Güncel

Aynı Anda Vefat Edenler Birbirlerine Mirasçı Olabilir mi?

Miras hukuku, İslam fıkhında önemli bir yer tutarken, özellikle aynı anda vefat eden kişilerin birbirlerine mirasçı olup olamayacağı konusu vatandaşlar tarafından merak ediliyor. İslam’a göre, bir kişinin mirastan pay alabilmesi için, miras bırakanın vefatından önce veya tam aynı anda vefat etmemiş olması gerekiyor.

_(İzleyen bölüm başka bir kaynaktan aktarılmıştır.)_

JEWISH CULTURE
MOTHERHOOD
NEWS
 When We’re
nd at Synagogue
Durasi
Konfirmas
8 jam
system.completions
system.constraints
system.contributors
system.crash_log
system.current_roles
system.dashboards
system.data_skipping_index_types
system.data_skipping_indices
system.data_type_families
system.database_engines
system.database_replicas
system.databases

Peki, aynı anda vefat edenler birbirlerine mirasçı olabilir mi? İttihadul Ulema’nın açıklamaları ve fıkhi kaynaklar ışığında bu sorunun cevabını haberimizde derledik.

Abone Ol

Aynı Anda Vefat ve Miras Hükümleri

İslam fıkhına göre, bir kimsenin mirasçı olabilmesi için, miras bırakan kişiden sonra hayatta olması şarttır (Sıbtu’l-Mardînî, Şerhu’r-Rahbiyye, s.139). Ancak, boğulma, enkaz altında kalma, trafik kazası, yangın gibi olaylarda, miras bırakan ile mirasçının hangi sırayla vefat ettiğinin belirlenememesi durumunda, bu kişiler birbirlerine mirasçı olamazlar. Bu hüküm, mirasın doğru şekilde paylaştırılması açısından kritik bir öneme sahiptir.

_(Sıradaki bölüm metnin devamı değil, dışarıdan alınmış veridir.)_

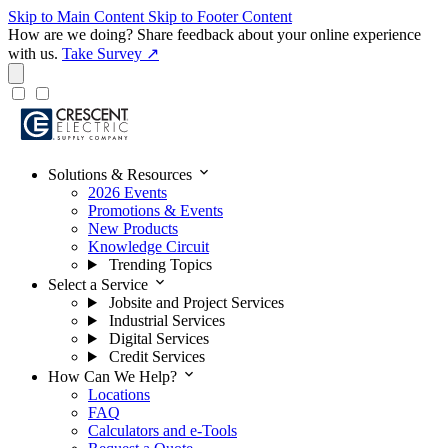
Skip to Main Content
Skip to Footer Content
How are we doing?
Share feedback about your online experience
with us.
Take Survey ↗
expand_more
Solutions & Resources
2026 Events
Promotions & Events
New Products
Knowledge Circuit
Trending Topics
expand_more
Select a Service
Jobsite and Project Services
Industrial Services
Digital Services
Credit Services
expand_more
How Can We Help?
Locations
FAQ
Calculators and e-Tools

Örneğin, bir baba ile oğlu aynı trafik kazasında veya bir enkaz altında kalarak vefat ederse ve hangisinin önce öldüğü tespit edilemezse, baba oğluna, oğul da babasına mirasçı olamaz. Bu durumda, her birinin malvarlığı, yalnızca hayatta olan diğer mirasçılarına (örneğin, eş, diğer çocuklar veya anne) dağıtılır. Eğer oğul babasından sonra vefat etmiş olsaydı, babasının malından miras alır ve bu miras, oğlun kendi mirasçılarına (eş, çocuklar vb.) intikal ederdi. Aynı kural, baba için de geçerlidir.

Fıkhi Açıdan Detaylar

Fıkıh kaynaklarına göre, miras hukukunda vefat sırasının belirlenmesi esastır. Eğer vefat sırası bilinmiyorsa, İslam hukuku bu durumu “aynı anda vefat” olarak değerlendirir ve mirasçıların birbirlerinden pay alması engellenir. Bu hüküm, mirasın adil bir şekilde dağıtılmasını ve olası hukuki ihtilafların önüne geçilmesini amaçlar.